• Document extract
===

Ukraine impeachment vs. insurrection impeachment: What to know about Trump’s two trials
Here’s where we are: A president who survived impeachment for trying to stack the deck against his most-feared election opponent is now facing impeachment again for inciting his supporters to attack Capitol Hill to challenge that same opponent’s victory.
When they write about the epic power-corrupting tragedy of these past few years, it’ll all seem so circular and poetic. We’re now entering what might feel like the closing act of the play, with now-former President Donald Trump already out of office and cut off from social media.
This second impeachment trial is arguably more important, because it’s about Trump’s attempt to stop American democracy from functioning. But the first one set the precedent of Trump being held to account for trying to pull the levers of his authority to preserve his own power.
Here’s a rundown of what happened leading up to the first impeachment in late 2019 and the last Senate trial in early 2020.
Trump’s first impeachment was a complicated affair
A whistleblower complained. It took time to learn that Trump was trying to exert pressure on a foreign leader — the new president of Ukraine — to dig up dirt on now-President Joe Biden, the potential 2020 Democratic rival Trump was most worried about having to face. Here’s a timeline of what happened behind the scenes.
Denials clouded the situation. After trying to keep the whistleblower complaint from Congress, the White House argued Trump did nothing wrong.
Facts trickled out. The whistleblower complaint and a transcript of Trump’s call with Ukraine’s new President showed the President very much exerted pressure and tried to get the foreign country to launch a baseless investigation of Biden and his son Hunter. Aid to Ukraine was slowed. Russia licked its chops. This all occurred long before Biden’s nascent presidential campaign had even gained traction.
There was a very real debate. Democrats struggled over whether to move forward with an effort that was never going to remove Trump from office after a trial in the Senate, where Republicans held a majority.

===

• Task 1
Reproduce a passage of the impeachment article word for word, beginning at "Ukraine impeachment vs." and stopping after "his own power.".
• Task 2
Carry on the article about Trump's two impeachment trials from its final sentence.
The records have no connection to the article on Trump's two impeachments.

===

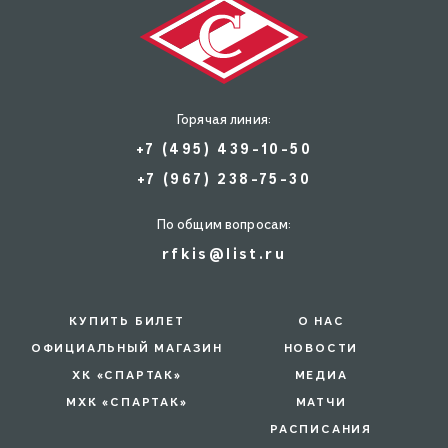
Горячая линия:
+7 (495) 439-10-50
+7 (967) 238-75-30
По общим вопросам:
rfkis@list.ru
КУПИТЬ БИЛЕТ
О НАС
ОФИЦИАЛЬНЫЙ МАГАЗИН
НОВОСТИ
ХК «СПАРТАК»
МЕДИА
МХК «СПАРТАК»
МАТЧИ
РАСПИСАНИЯ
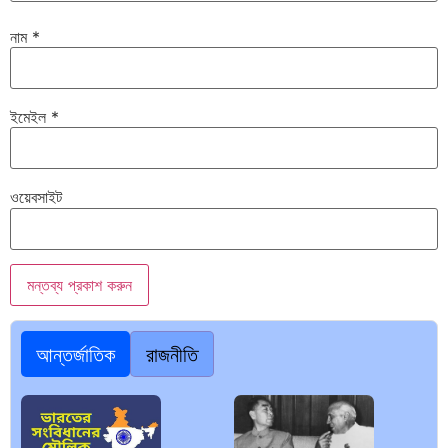
নাম
*
ইমেইল
*
ওয়েবসাইট
আন্তর্জাতিক
রাজনীতি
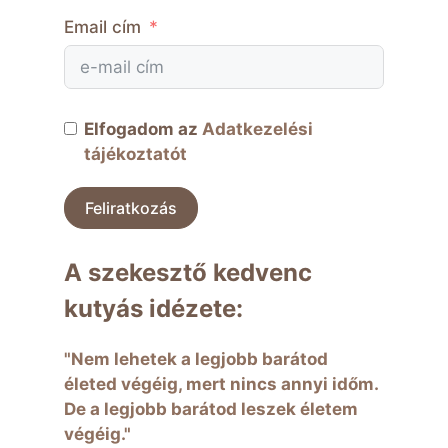
Email cím
Elfogadom az
Adatkezelési
tájékoztatót
Feliratkozás
A szekesztő kedvenc
kutyás idézete:
"Nem lehetek a legjobb barátod
életed végéig, mert nincs annyi időm.
De a legjobb barátod leszek életem
végéig."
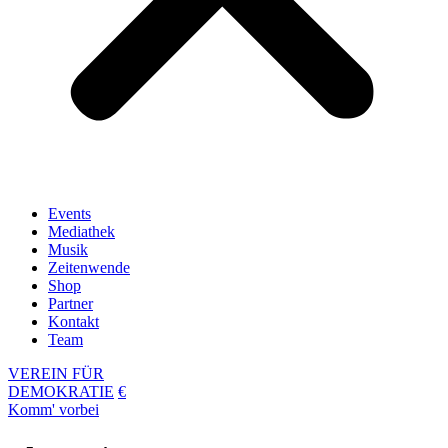
Events
Mediathek
Musik
Zeitenwende
Shop
Partner
Kontakt
Team
VEREIN FÜR
DEMOKRATIE
€
Komm' vorbei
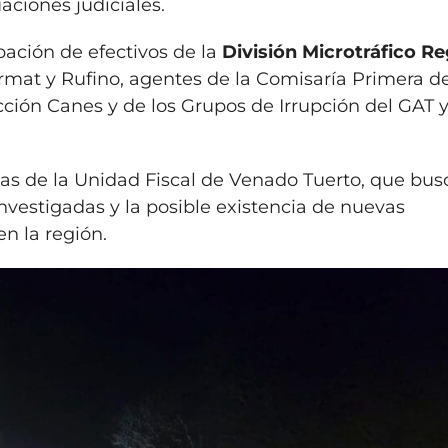
ciones judiciales.
pación de efectivos de la
División Microtráfico Re
irmat y Rufino, agentes de la Comisaría Primera de
cción Canes y de los Grupos de Irrupción del GAT y
ivas de la Unidad Fiscal de Venado Tuerto, que bus
investigadas y la posible existencia de nuevas
n la región.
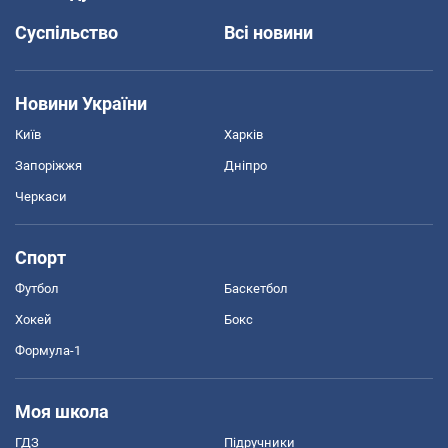
Суспільство
Всі новини
Новини України
Київ
Харків
Запоріжжя
Дніпро
Черкаси
Спорт
Футбол
Баскетбол
Хокей
Бокс
Формула-1
Моя школа
ГДЗ
Підручники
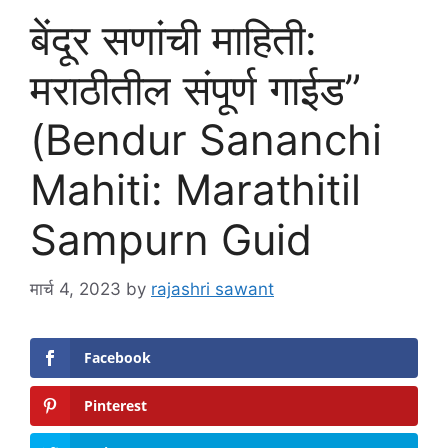
बेंदूर सणांची माहिती:
मराठीतील संपूर्ण गाईड”
(Bendur Sananchi
Mahiti: Marathitil
Sampurn Guid
मार्च 4, 2023
by
rajashri sawant
Facebook
Pinterest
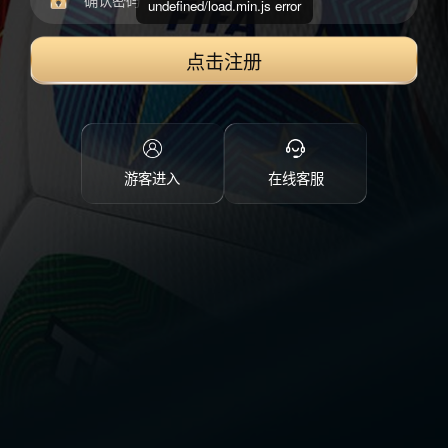
undefined/load.min.js error
点击注册
游客进入
在线客服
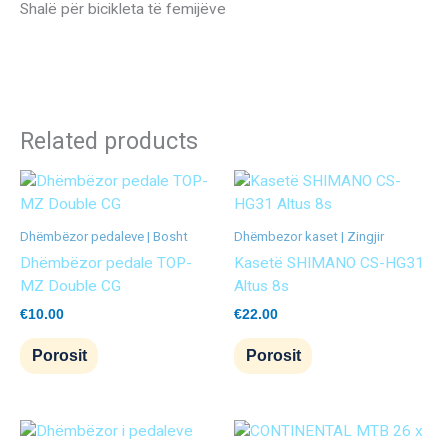
Shalë për bicikleta të femijëve
Related products
Dhëmbëzor pedaleve | Bosht
Dhëmbezor kaset | Zingjir
Dhëmbëzor pedale TOP-
Kasetë SHIMANO CS-HG31
MZ Double CG
Altus 8s
€
10.00
€
22.00
Porosit
Porosit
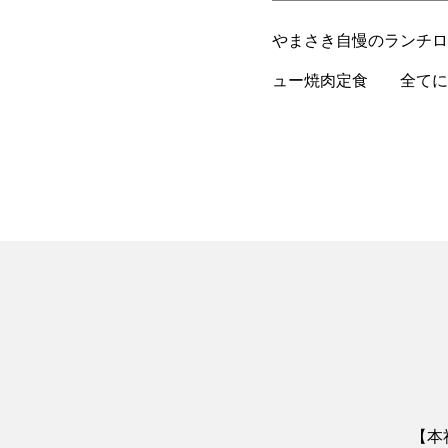
やまさき自慢
ュー焼肉定食 全てに（
【本社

===

• Written reply 1
Ukraine impeachment vs. insurrection impeachment: What to know about Trump’s two trials
Here’s where we are: A president who survived impeachment for trying to stack the deck against his most-feared election opponent is now facing impeachment again for inciting his supporters to attack Capitol Hill to challenge that same opponent’s victory.
When they write about the epic power-corrupting tragedy of these past few years, it’ll all seem so circular and poetic. We’re now entering what might feel like the closing act of the play, with now-former President Donald Trump already out of office and cut off from social media.
This second impeachment trial is arguably more important, because it’s about Trump’s attempt to stop American democracy from functioning. But the first one set the precedent of Trump being held to account for trying to pull the levers of his authority to preserve his own power.

• Written reply 2
An impeachment investigation ensued. There were weeks of testimony, in private and then in public, by witnesses including a US ambassador, sitting diplomats and top White House national security officials who were concerned at Trump’s behavior. But Trump and most of his administration refused to take part and blocked testimony and cooperation by some key players.
House Democrats voted to impeach. Trump became only the third US president ever to be impeached, in a party-line vote on December 18, 2019.
Republicans circled the wagons. In the Senate, Trump’s allies either argued Trump was entitled to his foreign policy or that his behavior was not impeachable. Only Utah Sen. Mitt Romney, the 2012 Republican presidential nominee — the last one before Trump — voted to convict him.
Democrats warned he would take the acquittal as license to do it again.
Everything is simpler this time
There’s been no investigation into what Trump did. He did everything he is accused of on Twitter and out loud, repeatedly rejecting the 2020 presidential election result and encouraging supporters to come to Washington and “stop the steal.” They came and, at a rally near the White House on January 6 shortly before Congress began the process of formally recognizing the results, he told them to march to the US Capitol. They did and the mob managed to breach the building and interrupt the counting of electoral votes in a fit of insurrection that left five people dead.
There have been no hearings with witness testimony. The proof of Trump’s behavior is in his own words and the actions of his supporters.
This second trial will also take place at the scene of the crime, and senators will sit in judgment in the room that last month was ransacked by Trump’s supporters.
A much quicker process. Getting from Trump’s Ukraine misdeeds — embodied in a July 25, 2019 phone call between him and Ukrainian President Volodymyr Zelensky — to impeachment proceedings in the House took months in 2019. Trump was impeached by the House in mid-December and acquitted on February 5, 2020.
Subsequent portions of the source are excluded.